Though no legal regulation on open banking currently exists in Thailand, the government’s digital push with the Thailand 4.0 strategy, and the introduction the Personal Data Protection Act (PDPA) last year suggest a move to open banking frameworks is inevitable.
Compared to the likes of Singapore and Malaysia, Thailand is lagging behind when it comes to open banking with neither the central bank nor regulator having yet released any framework or guidelines.
Instead, there has been a broader ambition by the government to elevate Thailand in an increasingly advanced digital generation. In 2016, it launched Thailand 4.0, a proposed economic model focused on innovation and high-level services, propelled by advanced digital technology.
This was followed subsequently by numerous initiatives by the country’s central bank, Bank of Thailand (BOT), the Securities and Exchange Commission (SEC), and the Office of Insurance Commission (OIC) to accelerate innovation in the banking, financial, and insurance sector.
BOT launched the fintech regulatory sandbox in 2016, which was followed a year later by the introduction of e-payment regulation. E-payment regulation aims to boost fintech innovation by providing a framework for how e-money and electronic payment services are provided. BOT has also been driving the National e-Payment Master Plan, which includes among other objectives the development of the national payment infrastructure PromptPay and its linkage to other Southeast Asian payment networks such as PayNow in Singapore.

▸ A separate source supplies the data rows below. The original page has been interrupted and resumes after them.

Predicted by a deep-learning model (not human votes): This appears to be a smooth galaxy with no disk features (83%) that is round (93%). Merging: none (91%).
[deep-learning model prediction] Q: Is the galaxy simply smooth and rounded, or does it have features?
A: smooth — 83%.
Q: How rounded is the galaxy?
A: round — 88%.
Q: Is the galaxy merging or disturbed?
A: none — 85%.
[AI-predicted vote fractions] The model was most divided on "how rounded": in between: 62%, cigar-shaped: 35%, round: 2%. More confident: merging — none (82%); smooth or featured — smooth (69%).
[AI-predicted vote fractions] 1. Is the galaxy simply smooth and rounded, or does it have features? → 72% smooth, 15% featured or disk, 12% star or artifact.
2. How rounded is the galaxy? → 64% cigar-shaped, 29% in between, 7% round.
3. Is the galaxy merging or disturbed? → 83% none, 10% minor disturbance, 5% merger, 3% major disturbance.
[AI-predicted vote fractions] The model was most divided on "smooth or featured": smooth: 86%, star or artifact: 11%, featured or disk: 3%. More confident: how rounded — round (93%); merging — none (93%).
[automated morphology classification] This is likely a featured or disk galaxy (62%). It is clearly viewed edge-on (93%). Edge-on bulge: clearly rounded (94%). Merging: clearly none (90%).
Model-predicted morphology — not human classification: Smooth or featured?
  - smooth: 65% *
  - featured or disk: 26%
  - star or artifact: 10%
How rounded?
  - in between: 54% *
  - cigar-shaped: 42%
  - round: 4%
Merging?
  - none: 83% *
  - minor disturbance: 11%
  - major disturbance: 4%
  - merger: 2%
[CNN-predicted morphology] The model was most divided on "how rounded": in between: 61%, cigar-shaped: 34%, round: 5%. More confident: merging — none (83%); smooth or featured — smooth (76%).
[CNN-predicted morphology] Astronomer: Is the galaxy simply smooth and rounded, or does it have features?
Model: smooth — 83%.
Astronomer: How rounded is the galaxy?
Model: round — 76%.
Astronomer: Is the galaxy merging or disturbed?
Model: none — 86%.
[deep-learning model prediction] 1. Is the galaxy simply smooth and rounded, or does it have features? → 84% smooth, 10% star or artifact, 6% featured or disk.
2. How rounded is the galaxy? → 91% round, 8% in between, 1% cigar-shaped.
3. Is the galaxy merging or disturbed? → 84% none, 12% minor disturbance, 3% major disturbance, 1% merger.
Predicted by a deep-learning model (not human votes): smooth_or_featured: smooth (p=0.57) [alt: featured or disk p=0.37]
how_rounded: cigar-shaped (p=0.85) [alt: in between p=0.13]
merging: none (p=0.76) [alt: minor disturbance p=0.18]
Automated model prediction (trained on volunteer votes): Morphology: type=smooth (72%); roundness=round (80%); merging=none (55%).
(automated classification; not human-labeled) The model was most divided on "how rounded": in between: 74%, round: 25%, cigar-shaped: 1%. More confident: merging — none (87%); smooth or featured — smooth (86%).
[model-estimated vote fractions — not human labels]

Meanwhile, the Office of Insurance Commission introduced its insurtech sandbox in 2017 to allow incumbents and other market participants to test out innovative products.
Thailand’s SEC has so far taken two main initiatives: in June 2017, it launched a series of sandboxes for securities, derivatives, clearing houses, know-your-customer (KYC) initiatives, and e-trading, and in January 2018, it introduced an API portal for financial product information, exchange rates and more.
Since Thailand embarked on its digitalization journey, the country has experienced a shift towards a cashless economy, according to the Ministry of Foreign Affairs. Mobile and Internet banking transactions increased by 83% in 2016, with mobile and Internet banking accounting for 33% of total payment transaction volume, a sharp increase from only 8% in 2010.
Open banking market initiatives
Despite very little regulatory conversation about open banking in Thailand to date, banks are proactively launching developer portals with open banking APIs in tandem with the government’s push to encourage innovation.
Bangkok Bank was the first bank in Thailand to do, introducing in January 2017 its developer portal. Initially, the portal had just four APIs but it nevertheless paved the way for other banks in the country, including Siam Commercial Bank, Kasikorn Bank and Bank of Ayudhya (Krungsri), to develop similar platforms to encourage innovation.
In parallel, these banks are launching new products and services related to open banking and which leverage APIs. For example, Krungsri announced in July 2018 that it had developed a new application for mortgage loans as part of a broader suite of digital solutions. Designed for business partners, including property developers and property search portals, these solutions are meant to be offered with API access to mortgage applications.
Meanwhile, Siam Commercial Bank has opted for a more collaborative approach, teaming up with social media group Line Thailand in May 2018 to allow corporate users to research notifications of deposits, withdrawals and card spending. It also partnered with Mall Group in August 2018 to launch a number of new banking and financial services, with several of them leveraging the bank’s APIs.
As of Kasikorn Bank, the bank said in January 2020 that more than 50 partner companies had linked with its API system.
These efforts sit alongside the implementation of the Personal Data Protection Act (PDPA), a new legislation introduced in May 2019. PDPA, which will come into full effect on June 1, 2021, mandates that data controllers and processors who use personal data must receive consent from data owners and use it only for expressed purposes.
Based on experiences in the UK, the European Union (EU), and Australia, consumer data legislation is oftentimes the first step in open banking implementation. According to an analysis by tech and management consultancy Capco, these recent developments in Thailand suggest that an open banking framework could be just around the corner.
In Australia, the introduction of the Consumer Data Right (CDR) on July 1, 2020 saw the launch of the first phase of open banking. In the EU, the revised Payment Services Directive (PSD2) combined with the General Data Protection Regulation (GDPR) are forcing banks to both open up and protect their customers’ data.